Também sobre o uso de mídias sociais pelos médicos, assunto importante para a
classe me tempos em que “ser visto é ser lembrado”, a regulamentação será por
meio de resoluções específicas, o que valerá também para a oferta de serviços
médicos a distância mediados por tecnologia.
Uma
inovação significativa: a inclusão do médico com deficiência,
possibilitando-lhe o exercício da profissão, no limite de suas possibilidades
sem colocar em risco a segurança dos pacientes, é louvável, mas talvez não
precisasse ser um dispositivo do Código de Ética. O fato é que há certas
deficiências e doenças que impedem o médico de exercer seu ofício: como poderia
um deficiente visual ser um cirurgião? Mas, o que o impediria de ser um
psiquiatra?
De
outro lado, se o médico é paraplégico e necessita estar em uma cadeira de
rodas, o local de seu trabalho precisará ser adaptado às suas necessidades.
Quantos profissionais médicos deficientes estão inscritos nos CRMS e quais as
condições de trabalho que possuem nas instituições? Não há esses números.
Entretanto, apenas com esses dados seria possível avaliar o impacto da inclusão
desse dispositivo.
O
texto literal apresenta-se no Capítulo 2, DIREITOS DOS MÉDICOS, inciso XI: “É direito do médico com deficiência ou com
doença, nos limites de suas capacidades e da segurança dos pacientes, exercer a
profissão sem ser discriminado”.
Interessante
notar um acréscimo no que se refere à relação entre os profissionais. Estariam
os médicos menos respeitosos entre si, a ponto de os revisores do texto do
Código entenderem como um “direito humano” a civilidade entre colegas? Assim
preconiza o parágrafo único do Art. 23: “O
médico deve ter para com seus colegas respeito, consideração e solidariedade.”
Em
linhas gerais, portanto, não se pode dizer que um novo comportamento ético
esteja sendo exigido dos médicos. Ou seja, os princípios que orientam o
comportamento médico em sociedade permanecem essencialmente os mesmos e assim
sempre será, com pequenas adaptações semânticas apenas. Vale citar Nietzsche:
“Não há realidades eternas nem verdades absolutas”. E a Medicina sabe disso.

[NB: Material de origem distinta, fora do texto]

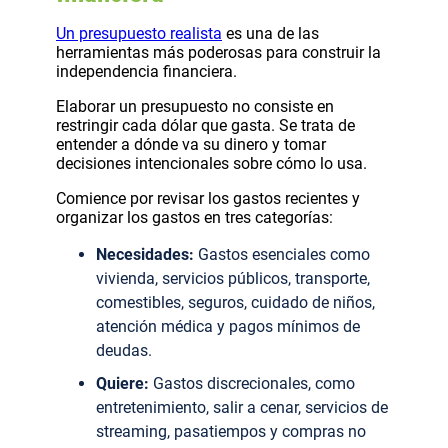
Un presupuesto realista
es una de las
herramientas más poderosas para construir la
independencia financiera.
Elaborar un presupuesto no consiste en
restringir cada dólar que gasta. Se trata de
entender a dónde va su dinero y tomar
decisiones intencionales sobre cómo lo usa.
Comience por revisar los gastos recientes y
organizar los gastos en tres categorías:
Necesidades:
Gastos esenciales como
vivienda, servicios públicos, transporte,
comestibles, seguros, cuidado de niños,
atención médica y pagos mínimos de
deudas.
Quiere:
Gastos discrecionales, como
entretenimiento, salir a cenar, servicios de
streaming, pasatiempos y compras no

Sandra Franco - consultora jurídica especializada em
direito médico e da saúde. Doutoranda em saúde pública. Ex-presidente da
Comissão de Direito Médico e da Saúde da OAB de São José dos Campos (SP),
presidente da Academia Brasileira de Direito Médico e da Saúde e membro do
Comitê de Ética e Pesquisa em Seres Humanos da Unesp/SJC.